Page MenuHomePhabricator

Value stored and value displayed are different for large numbers
Closed, ResolvedPublic5 Estimated Story Points

Description

As an editor I want to enter a numeric value and see that the same number is displayed.

Problem:
For some large numbers, the numeric value (P1181) value is rounded up and the rest of the digits are replaced by zero.

Examples:

Acceptance criteria:

  • stored and displayed value are the same

Previous discussion:
Wikidata:Contact the development team#Large quantity values

Event Timeline

Lydia_Pintscher renamed this task from Value stored and value displayed are different to Value stored and value displayed are different for large numbers.Nov 23 2020, 2:46 PM
Lydia_Pintscher triaged this task as High priority.
Lydia_Pintscher updated the task description. (Show Details)
Lydia_Pintscher moved this task from Incoming to Unconnected Stories on the Wikidata-Campsite board.

Q67174314#P1181

I purged this page and now it also has a lot of 0s, so this seems to be a recent regression?

WMDE-leszek set the point value for this task to 5.Nov 26 2020, 11:28 AM

The Wikibase number formatting code seems to use MediaWiki’s Language class (through MediaWikiNumberLocalizer), which was recently modified with several changes by @cscott. Bisecting MediaWiki core is probably a good way to start looking into this task. (I haven’t done that yet.)

From task inspection: This seems to be reproducible locally by creating a Property with data type: quantity and then entering a number similar to the one from the example in the task description.

Recent changes made to formatNumInternal( ) and formatNum( ) in the mediawiki Language class introduced the bug.

Do we have tickets for reverting those changes? Or commits that introduced the issue?
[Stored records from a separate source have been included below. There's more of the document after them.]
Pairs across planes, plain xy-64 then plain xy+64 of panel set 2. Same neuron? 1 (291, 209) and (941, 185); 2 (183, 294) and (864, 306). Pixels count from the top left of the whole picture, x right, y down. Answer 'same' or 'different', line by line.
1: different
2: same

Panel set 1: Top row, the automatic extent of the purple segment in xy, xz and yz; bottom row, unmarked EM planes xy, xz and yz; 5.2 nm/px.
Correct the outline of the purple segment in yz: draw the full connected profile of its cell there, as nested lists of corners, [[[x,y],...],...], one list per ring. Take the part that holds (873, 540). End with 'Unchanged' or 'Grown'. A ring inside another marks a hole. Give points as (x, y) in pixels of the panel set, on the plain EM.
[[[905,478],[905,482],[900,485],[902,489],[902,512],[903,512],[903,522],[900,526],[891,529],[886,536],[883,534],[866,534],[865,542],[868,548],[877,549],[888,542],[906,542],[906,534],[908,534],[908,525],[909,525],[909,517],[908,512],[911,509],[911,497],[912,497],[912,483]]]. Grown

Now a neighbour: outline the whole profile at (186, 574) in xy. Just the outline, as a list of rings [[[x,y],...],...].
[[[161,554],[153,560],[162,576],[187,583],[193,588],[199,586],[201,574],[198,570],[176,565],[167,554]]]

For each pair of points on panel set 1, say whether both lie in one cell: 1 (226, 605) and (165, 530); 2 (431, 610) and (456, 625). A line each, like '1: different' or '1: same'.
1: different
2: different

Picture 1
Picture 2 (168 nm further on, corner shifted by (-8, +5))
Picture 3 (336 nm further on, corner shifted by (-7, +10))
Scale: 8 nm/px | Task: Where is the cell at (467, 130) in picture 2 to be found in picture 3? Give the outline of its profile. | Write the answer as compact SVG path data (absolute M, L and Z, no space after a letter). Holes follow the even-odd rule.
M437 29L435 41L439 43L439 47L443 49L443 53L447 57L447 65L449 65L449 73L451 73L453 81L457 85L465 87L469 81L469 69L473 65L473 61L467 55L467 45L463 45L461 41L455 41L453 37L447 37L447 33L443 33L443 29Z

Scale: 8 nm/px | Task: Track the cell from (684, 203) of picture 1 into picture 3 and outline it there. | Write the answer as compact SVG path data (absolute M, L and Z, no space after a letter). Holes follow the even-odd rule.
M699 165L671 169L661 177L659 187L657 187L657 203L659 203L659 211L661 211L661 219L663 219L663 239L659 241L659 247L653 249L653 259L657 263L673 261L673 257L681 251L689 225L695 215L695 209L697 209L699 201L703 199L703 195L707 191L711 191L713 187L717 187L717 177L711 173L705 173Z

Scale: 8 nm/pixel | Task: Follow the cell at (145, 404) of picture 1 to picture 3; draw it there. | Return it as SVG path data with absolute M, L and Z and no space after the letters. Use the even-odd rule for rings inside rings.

Or do we need to adapt our code to the changes that have been made?
It's unclear to me what we need to do to get this resolved.

git bisect puts the blame on https://gerrit.wikimedia.org/r/384006, though it looks like the grouping of large numbers was already broken prior to that (and maybe that was one thing the commit meant to fix):

Screenshot_2020-12-04 Douglas Adams.png (476×912 px, 24 KB)

But after that commit, we can observe the loss of precision:
Screenshot_2020-12-04 Douglas Adams.png (453×912 px, 22 KB)

It looks like this is a limitation of the PHP NumberFormatter class, which MediaWiki uses since that commit:

>>> $nf = new NumberFormatter( 'en', NumberFormatter::DECIMAL );
>>> $nf->format( '999999999999999999' ) # fits in signed 64-bit integer
=> "999,999,999,999,999,999"
>>> $nf->format( '9999999999999999999' ) # does not fit in signed 64-bit integer
=> "10,000,000,000,000,000,000"

Previously, MediaWiki seems to have implemented this digit grouping using a lot of string manipulation, without ever parsing the string as a number.

It looks like this is a limitation of the PHP NumberFormatter class

Request #76093 seems to be the relevant PHP issue (not yet resolved even in latest PHP).

Change 649638 had a related patch set uploaded (by Rosalie Perside (WMDE); owner: Rosalie Perside (WMDE)):
[mediawiki/core@master] Revert "Update formatNum implementation to match tr35 and latest CLDR"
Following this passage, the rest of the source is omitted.